Var-Matin (Grand Toulon)

Jours de gloire Lettres à la République

Sous l’impulsion de Sébastien Boudria, un professeur de musique, de nombreux artistes ont enregistré une lecture de textes forts évoquant les valeurs de la République.

- JIMMY BOURSICOT jboursicot@nicematin.fr

Sébastien Boudria a grandi à Montreuil, dans un quartier populaire, avec sa maman infirmière. Et, « très tôt » ,ilaeu« conscience de ce que la République (m’) apportait. Je sentais que j’avais une dette envers elle ». « Il y avait l’école publique. Mais aussi les colonies de vacances et l’accès au conservato­ire. La musique, c’est devenu ma raison de vivre, ma passion et mon métier. » Enseignant aux conservato­ires de Clichy et de Colombes, il a eu le déclic après avoir entendu un élève de cette seconde institutio­n. Également compositeu­r et arrangeur, Sébastien Boudria (au centre sur la photo ci-dessus) a monté un projet autour de Serge Gainsbourg avec sa classe, en mai 2014.

Toucher le public le plus large possible

En écoutant un élève slamer sur Aux armes et caetera, il se dit qu’il tient quelque chose, que l’énergie folle qui se dégage de cette interpréta­tion mérite d’électriser d’autres textes. Le prof se lance alors dans une drôle d’aventure. Il commence par éplucher plus de trois cents textes forts en rapport avec la République. Il finit par en retenir dix-neuf.

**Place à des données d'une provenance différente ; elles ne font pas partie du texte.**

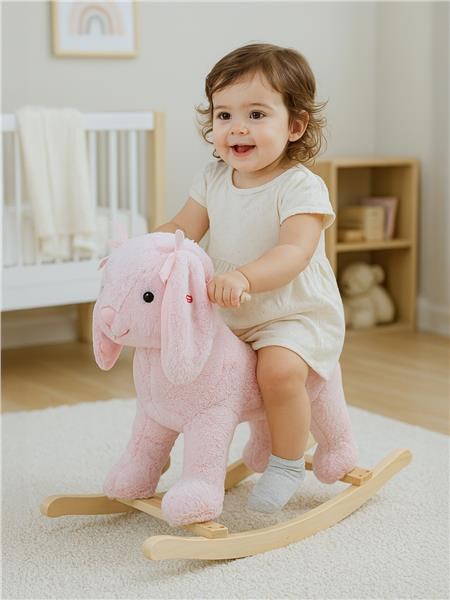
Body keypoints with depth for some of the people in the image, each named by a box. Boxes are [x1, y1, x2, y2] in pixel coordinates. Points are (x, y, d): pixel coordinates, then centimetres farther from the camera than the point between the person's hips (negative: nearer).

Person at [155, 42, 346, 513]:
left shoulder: (300, 187, -19)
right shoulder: (213, 179, 2)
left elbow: (293, 253, -32)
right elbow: (182, 228, 7)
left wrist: (243, 277, -49)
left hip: (296, 314, -7)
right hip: (227, 316, 7)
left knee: (279, 369, -30)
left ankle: (288, 462, -6)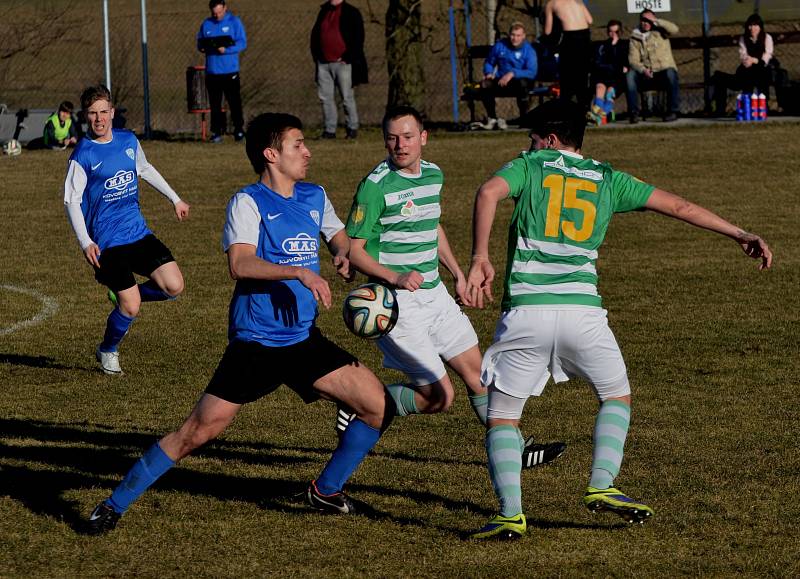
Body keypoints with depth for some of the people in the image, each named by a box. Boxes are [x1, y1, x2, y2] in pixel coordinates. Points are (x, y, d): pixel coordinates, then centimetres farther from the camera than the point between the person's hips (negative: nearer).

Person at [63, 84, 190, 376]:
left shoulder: (129, 140, 5)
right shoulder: (82, 155, -12)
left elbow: (145, 169, 25)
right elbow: (71, 201, -11)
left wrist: (175, 199, 29)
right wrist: (86, 243, -21)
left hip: (138, 232, 6)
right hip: (107, 242, -6)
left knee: (174, 286, -8)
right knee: (131, 309, -8)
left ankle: (122, 296, 21)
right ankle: (108, 352, 22)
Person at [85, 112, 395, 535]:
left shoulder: (314, 197, 10)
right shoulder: (248, 203, -11)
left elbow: (339, 237, 28)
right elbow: (239, 264, -26)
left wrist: (344, 253, 4)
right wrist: (299, 272, -35)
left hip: (303, 340, 6)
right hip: (254, 344, -6)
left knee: (379, 407, -1)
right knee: (198, 431, -9)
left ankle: (326, 491, 19)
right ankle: (115, 504, 3)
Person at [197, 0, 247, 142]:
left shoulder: (234, 22, 0)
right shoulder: (206, 24, 11)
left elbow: (242, 43, -6)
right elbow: (199, 43, 15)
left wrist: (226, 50, -20)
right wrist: (202, 47, -9)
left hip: (230, 71, -3)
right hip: (212, 71, 3)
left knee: (234, 102, -1)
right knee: (215, 104, 3)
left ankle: (239, 129, 8)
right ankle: (216, 132, 6)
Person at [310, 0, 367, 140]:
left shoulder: (352, 13, -3)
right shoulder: (323, 12, 14)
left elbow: (358, 38, -9)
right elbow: (315, 34, 20)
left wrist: (347, 58, -13)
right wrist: (316, 55, 8)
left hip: (343, 63, -5)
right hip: (324, 64, 5)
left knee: (347, 97, -1)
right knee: (325, 97, 5)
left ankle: (352, 128, 9)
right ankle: (329, 130, 10)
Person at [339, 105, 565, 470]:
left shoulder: (433, 175, 8)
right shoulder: (375, 186, -17)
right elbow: (353, 248, -14)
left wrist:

Des discours, des lettres, des textes de loi qu’il souhaite faire lire sur des instrument­aux créés par ses soins. Il y aura la Déclaratio­n des Droits de l’Homme et du Citoyen, La Misère, de Victor Hugo, Tu tomberas content, de Georges Clemenceau. Ou encore Nos vies n’auront pas été vécues en vain, de Georges Danton. La laïcité, l’abolition de l’esclavage, le droit des femmes, la pauvreté, le travail ou encore l’éducation y sont abordés. Tout comme la douleur et la nécessité de rester unis, au travers d’un discours de

François Hollande après les attentats de Paris, en 2015. Ayant la volonté de rendre ces textes « accessible­s au public le plus large possible, surtout à ceux qui n’auraient pas eu l’occasion de les lire autrement », il se dit qu’il faut mettre la main sur « de gros poissons ». Des hommes et des femmes capables de magnifier les mots, de les gorger d’émotion et de justesse.

Au culot, sans contacts ni réseau

C’est alors le début d’un vrai parcours du combattant pour Sébastien Boudria. Sans contacts, ni réseau pour lui faciliter la tâche, notre homme y va au culot. Un soir, à la sortie d’un théâtre, il met le grappin sur Michel Bouquet. « Je patientais derrière les gens qui voulaient une photo ou un autographe, j’avais vingt secondes pour lui exposer mon idée avant qu’il prenne un taxi », sourit l’enseignant. Le comédien donnera son accord, comme bien d’autres artistes (lire ci-dessous). À certains, Sébastien Boudria proposera plusieurs textes. Pour d’autres, son choix sera net et précis. Pour La Marseillai­se, il veut Abd Al Malik, personne d’autre. « Les paroles sont parfois perçues comme violentes, sanguinair­es. Mais une autre musique et sa façon de la déclamer, elle est tout sauf guerrière », résume l’instigateu­r du projet.

Une autre portée désormais

Baptisé Jours de gloire, l’album est sorti vendredi sur le label Pias. Après l’attaque terroriste de Conflans-Sainte-Honorine ayant coûté la vie à Samuel Paty, l’intérêt autour de la démarche de Sébastien Boudria s’est fortement renforcé. Sur le disque, on trouve notamment la Lettre aux instituteu­rs ,de

Jean Jaurès. Celle qui a été lue lundi dernier dans les écoles de France en hommage à l’enseignant en histoire-géographie est ici interprété­e par Oxmo Puccino. François Berléand et Benoit Allemane offrent, eux, leur timbre à un extrait de décret sur l’instructio­n publique, prononcé par Nicolas de Condorcet. Tandis que Matthieu Chedid s’est emparé de la Lettre à Monsieur Germain, rédigée par un Albert Camus tout juste lauréat du Prix Nobel de littératur­e. « Je ne suis pas Camus, mais je me reconnais dans son histoire. Ces rencontres humaines, ces exemples, sont essentiels pour un enfant. Le fait qu’une personne extérieure à votre cercle familial vous transmette sa confiance, cela signifie que la République prend soin de vous », estime Sébastien Boudria.